EXERCISE DETAILS:
Whenever a line in the entries includes the word "indicated", copy that line out.

───── PROVIDED DATA ─────

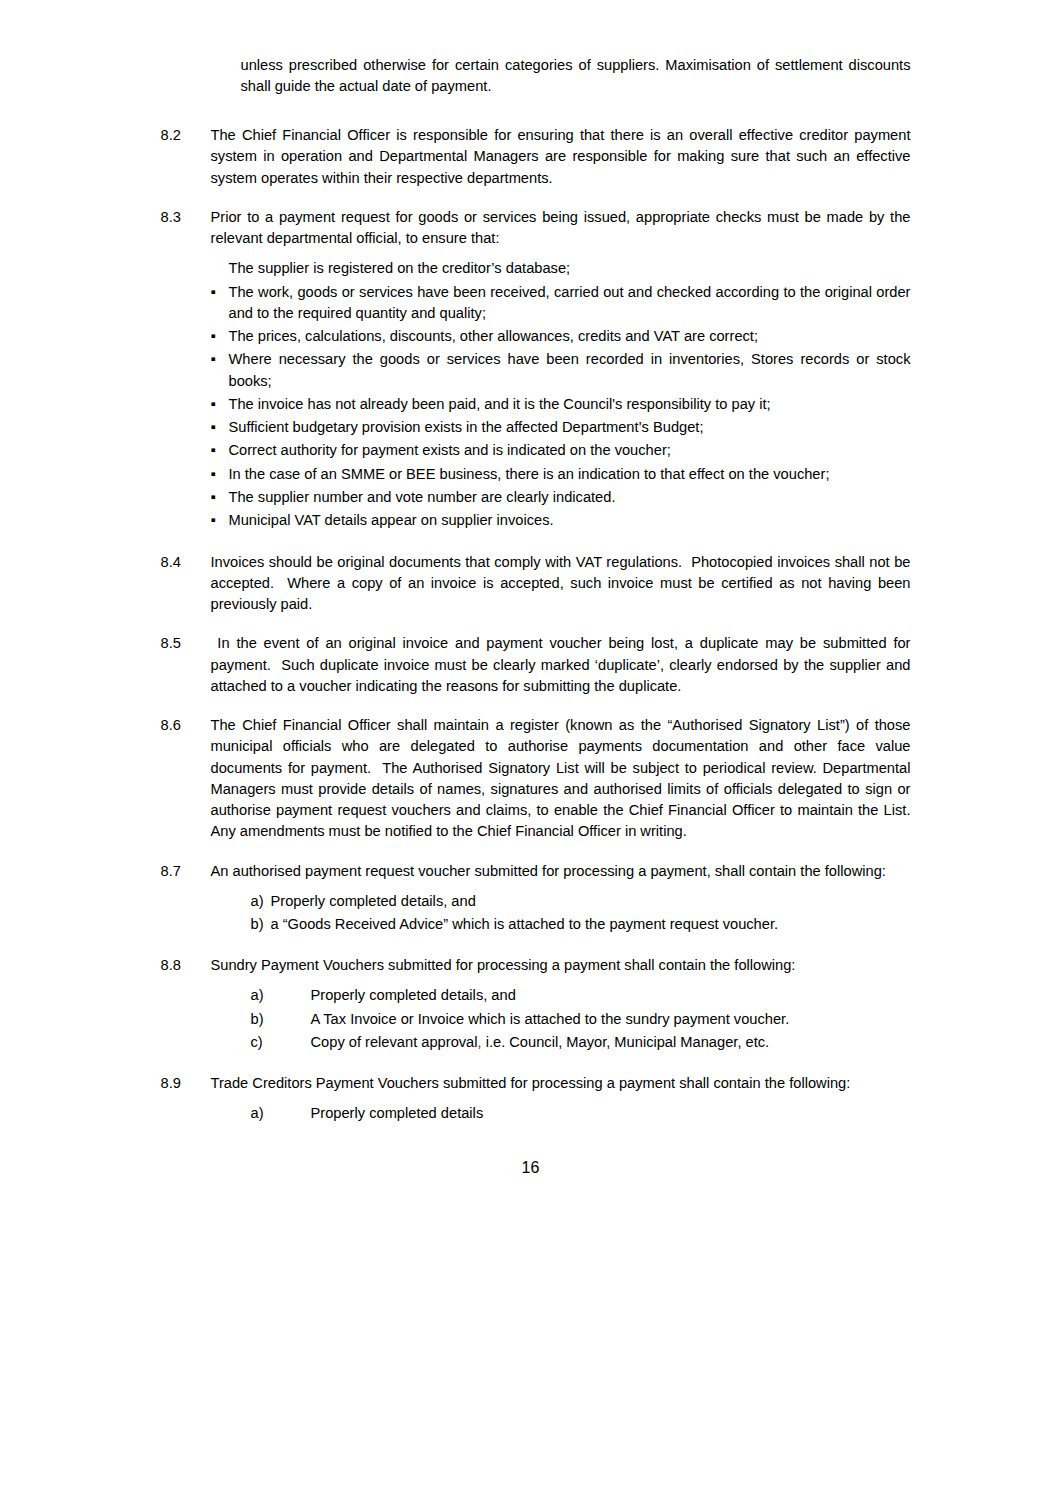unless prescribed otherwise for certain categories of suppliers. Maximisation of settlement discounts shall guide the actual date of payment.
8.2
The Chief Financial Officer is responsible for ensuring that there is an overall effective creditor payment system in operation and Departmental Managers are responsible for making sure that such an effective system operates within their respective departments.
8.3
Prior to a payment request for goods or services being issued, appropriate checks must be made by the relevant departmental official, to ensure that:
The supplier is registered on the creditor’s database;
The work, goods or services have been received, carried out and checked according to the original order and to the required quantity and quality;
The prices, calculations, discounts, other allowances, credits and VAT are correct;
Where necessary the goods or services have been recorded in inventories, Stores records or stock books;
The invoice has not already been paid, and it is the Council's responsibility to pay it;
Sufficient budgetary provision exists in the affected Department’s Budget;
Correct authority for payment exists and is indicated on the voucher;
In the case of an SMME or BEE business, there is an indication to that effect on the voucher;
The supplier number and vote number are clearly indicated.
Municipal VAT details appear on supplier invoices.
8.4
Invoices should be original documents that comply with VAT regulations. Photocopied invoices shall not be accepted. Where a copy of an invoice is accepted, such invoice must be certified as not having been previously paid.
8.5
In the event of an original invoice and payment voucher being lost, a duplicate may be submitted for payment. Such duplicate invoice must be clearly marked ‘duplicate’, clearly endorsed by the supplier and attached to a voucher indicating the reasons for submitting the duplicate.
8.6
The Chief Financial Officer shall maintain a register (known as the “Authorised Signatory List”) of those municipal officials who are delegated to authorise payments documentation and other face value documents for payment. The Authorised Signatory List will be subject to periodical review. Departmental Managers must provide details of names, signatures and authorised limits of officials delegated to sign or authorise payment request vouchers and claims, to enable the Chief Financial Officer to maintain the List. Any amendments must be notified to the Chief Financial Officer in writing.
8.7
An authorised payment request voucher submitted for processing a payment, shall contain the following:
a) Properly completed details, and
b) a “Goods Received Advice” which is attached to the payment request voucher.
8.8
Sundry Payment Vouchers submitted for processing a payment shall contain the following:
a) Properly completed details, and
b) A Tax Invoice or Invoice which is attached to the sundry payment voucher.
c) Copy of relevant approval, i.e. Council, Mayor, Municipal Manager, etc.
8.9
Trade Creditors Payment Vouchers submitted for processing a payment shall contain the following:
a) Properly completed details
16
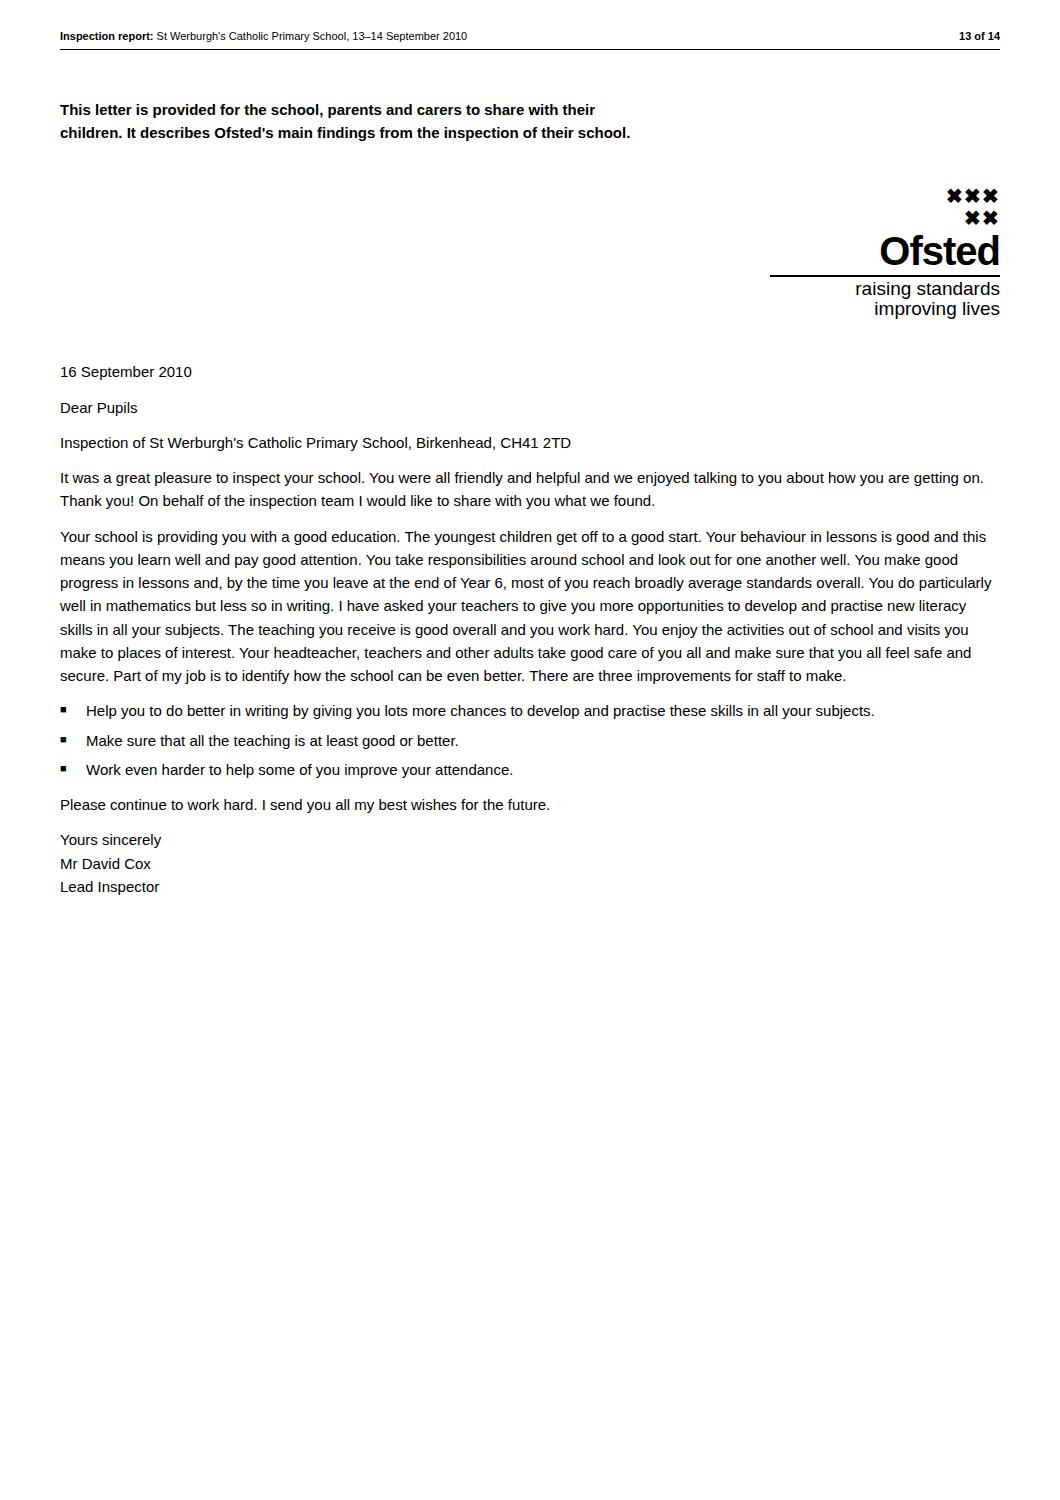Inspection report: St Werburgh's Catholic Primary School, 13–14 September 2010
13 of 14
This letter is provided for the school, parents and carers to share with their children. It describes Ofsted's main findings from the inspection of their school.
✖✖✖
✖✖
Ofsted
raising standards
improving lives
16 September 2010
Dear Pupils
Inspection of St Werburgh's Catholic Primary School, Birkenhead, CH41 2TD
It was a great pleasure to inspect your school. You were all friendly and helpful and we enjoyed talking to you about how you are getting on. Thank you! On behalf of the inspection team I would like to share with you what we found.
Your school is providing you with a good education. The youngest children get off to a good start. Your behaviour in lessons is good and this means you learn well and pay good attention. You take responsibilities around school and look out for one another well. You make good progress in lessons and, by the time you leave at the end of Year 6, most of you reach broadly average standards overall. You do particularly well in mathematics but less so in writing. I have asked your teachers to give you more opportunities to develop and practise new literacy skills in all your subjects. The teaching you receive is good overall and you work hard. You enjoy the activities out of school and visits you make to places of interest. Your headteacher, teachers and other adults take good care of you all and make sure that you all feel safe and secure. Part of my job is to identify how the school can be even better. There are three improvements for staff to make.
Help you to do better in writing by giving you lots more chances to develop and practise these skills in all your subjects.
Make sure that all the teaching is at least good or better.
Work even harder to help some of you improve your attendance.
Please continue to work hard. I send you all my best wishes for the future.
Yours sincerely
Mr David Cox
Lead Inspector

─────
───── PROVIDED DATA ─────

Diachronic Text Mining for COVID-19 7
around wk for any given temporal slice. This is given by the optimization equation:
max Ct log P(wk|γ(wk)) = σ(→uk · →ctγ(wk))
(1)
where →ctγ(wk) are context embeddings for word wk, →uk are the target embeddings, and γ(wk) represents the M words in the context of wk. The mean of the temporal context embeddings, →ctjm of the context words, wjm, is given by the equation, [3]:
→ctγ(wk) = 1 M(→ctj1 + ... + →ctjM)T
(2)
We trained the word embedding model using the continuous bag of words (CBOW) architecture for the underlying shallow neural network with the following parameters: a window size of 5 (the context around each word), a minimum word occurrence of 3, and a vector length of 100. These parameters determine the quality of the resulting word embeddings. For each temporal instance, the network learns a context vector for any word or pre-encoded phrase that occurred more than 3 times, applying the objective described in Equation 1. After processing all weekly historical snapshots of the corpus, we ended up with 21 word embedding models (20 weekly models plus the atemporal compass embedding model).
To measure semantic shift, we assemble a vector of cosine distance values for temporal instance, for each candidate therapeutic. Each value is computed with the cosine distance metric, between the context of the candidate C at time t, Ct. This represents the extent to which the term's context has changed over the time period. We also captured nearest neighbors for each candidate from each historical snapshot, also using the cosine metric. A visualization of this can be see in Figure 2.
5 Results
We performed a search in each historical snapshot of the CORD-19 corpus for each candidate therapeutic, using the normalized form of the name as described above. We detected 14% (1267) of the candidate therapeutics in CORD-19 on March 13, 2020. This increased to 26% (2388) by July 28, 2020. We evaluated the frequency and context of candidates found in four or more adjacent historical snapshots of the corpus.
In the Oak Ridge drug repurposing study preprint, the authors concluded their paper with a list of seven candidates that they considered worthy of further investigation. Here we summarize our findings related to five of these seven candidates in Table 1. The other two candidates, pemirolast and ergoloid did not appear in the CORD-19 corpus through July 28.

─────

OUTPUT FOR THIS TASK:
Correct authority for payment exists and is indicated on the voucher;
The supplier number and vote number are clearly indicated.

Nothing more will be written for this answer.